Prompt -
Given the listing that follows, report all lines in which the string "assign" occurs.

** Information given follows **

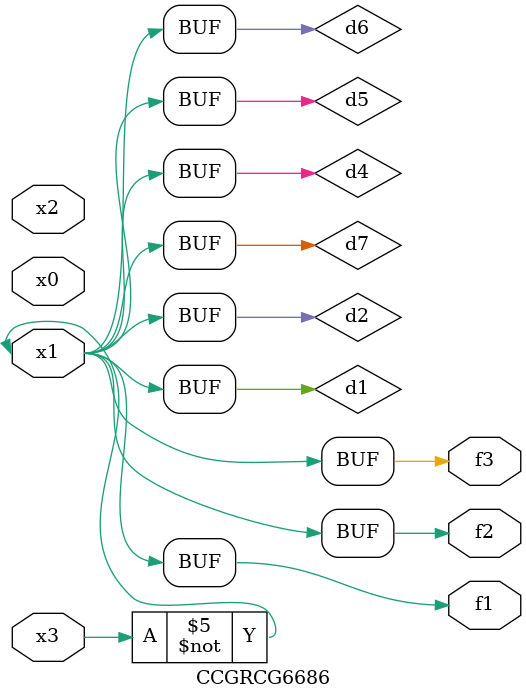
<source format=v>
module CCGRCG6686(
	input x0, x1, x2, x3,
	output f1, f2, f3
);

	wire d1, d2, d3, d4, d5, d6, d7;

	not (d1, x3);
	buf (d2, x1);
	xnor (d3, d1, d2);
	nor (d4, d1);
	buf (d5, d1, d2);
	buf (d6, d4, d5);
	nand (d7, d4);
	assign f1 = d6;
	assign f2 = d7;
	assign f3 = d6;
endmodule

</source>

** End of Information given **

Output -
	assign f1 = d6;
	assign f2 = d7;
	assign f3 = d6;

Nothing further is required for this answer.